*** Opening of Extract provided ***
# Betty White surprises Morgan Freeman.



## Bee (Apr 9, 2014)




----------



## Pappy (Apr 9, 2014)

Ah Bee, that was great. Thank you.


----------



## rkunsaw (Apr 9, 2014)

That was wonderful to watch, thanks.


----------



## Bee (Apr 9, 2014)

You are both welcome.


----------



## Jillaroo (Apr 9, 2014)

_I thought it was a new one but alas i had already seen it back in 2011_


----------



## SeaBreeze (Apr 9, 2014)

:clap: Thanks so much Bee, that was delightful, great start to my day! :thankyou:  I love Betty White!!!!


----------



## Pam (Apr 9, 2014)

Never seen it before, so thanks for posting.  

SeaBreeze, I used to love Betty White in The Golden Girls.


----------



## Ina (Apr 9, 2014)

Betty White has so much wit. She gives us all a good example of, "move it or loose it".


----------



## SeaBreeze (Apr 9, 2014)

I've never seen it either Pam.  I liked her for many years, on the Golden Girls, Mary Tyler Moore show, etc., etc.  Here she is on the Merv Griffin Show in 1965...


----------



## Pam (Apr 9, 2014)

Thanks, not seen that show before, I doubt if it was ever shown here in UK but I do remember the Mary Tyler Moore show.


----------



## Bee (Apr 9, 2014)

I am so glad you all enjoyed Betty White's surprise, I used to enjoy Betty White in the Golden Girls and as for Morgan Freeman, I think I fall in love with him a little bit more every time I see him.:bigwink:

Thanks for the clip from the Merv Griffin show SeaBreeze, I think Pam is right, he hasn't been shown in the U.K.


----------



## Rainee (Apr 17, 2014)

Morgan Freeman he is a great actor I watched him last Saturday in Driving Miss Daisy , what a lovely touchy movie.. 
also I love Betty White in the Golden Girls . we wouldn`t miss them each night at 5-30 for any thing.. we have 
our evening meal while watching that .. thanks also for that video clip will save and when I get the sound working 
will watch it ..


----------



## Jackie22 (Apr 17, 2014)

Love it!....Thanks Seabreeze.

Betty White is a treasure for sure and yes, I agree, Morgan Freeman was brilliant in Driving Miss Daisy, one of my favorite movies.


----------



## That Guy (Apr 17, 2014)

I worry about when we will lose her.


----------



## Jackie22 (Apr 17, 2014)

Oops....just realized I should be thanking Bee, not Seabreeze, for this thread....nothing like those Senior moments.


----------
*** Close of Extract provided ***
*** Opening of Dataset records ***
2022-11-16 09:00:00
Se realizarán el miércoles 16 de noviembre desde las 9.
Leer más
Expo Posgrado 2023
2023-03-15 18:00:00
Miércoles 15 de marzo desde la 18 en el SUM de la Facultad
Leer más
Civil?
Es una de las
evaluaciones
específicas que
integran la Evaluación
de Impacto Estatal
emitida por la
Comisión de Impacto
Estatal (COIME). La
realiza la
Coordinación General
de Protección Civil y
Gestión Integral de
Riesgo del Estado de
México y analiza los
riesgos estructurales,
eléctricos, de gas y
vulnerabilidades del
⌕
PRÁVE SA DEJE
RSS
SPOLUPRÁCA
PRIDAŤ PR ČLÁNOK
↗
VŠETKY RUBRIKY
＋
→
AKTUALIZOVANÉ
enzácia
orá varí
*** Close of Dataset records ***
* Exercise tasks
1. Copy the thread from "Morgan Freeman he" up to and including "Love it!....Thanks Seabreeze.", swapping "Driving Miss Daisy" for "The Shawshank Redemption".
2. In the thread, which show is Betty White on in the 1965 clip that SeaBreeze shares?
The items aren't needed for anything here.

* Task solutions
1.
Morgan Freeman he is a great actor I watched him last Saturday in The Shawshank Redemption , what a lovely touchy movie.. 
also I love Betty White in the Golden Girls . we wouldn`t miss them each night at 5-30 for any thing.. we have 
our evening meal while watching that .. thanks also for that video clip will save and when I get the sound working 
will watch it ..


----------



## Jackie22 (Apr 17, 2014)

Love it!....Thanks Seabreeze.

2. The Merv Griffin Show.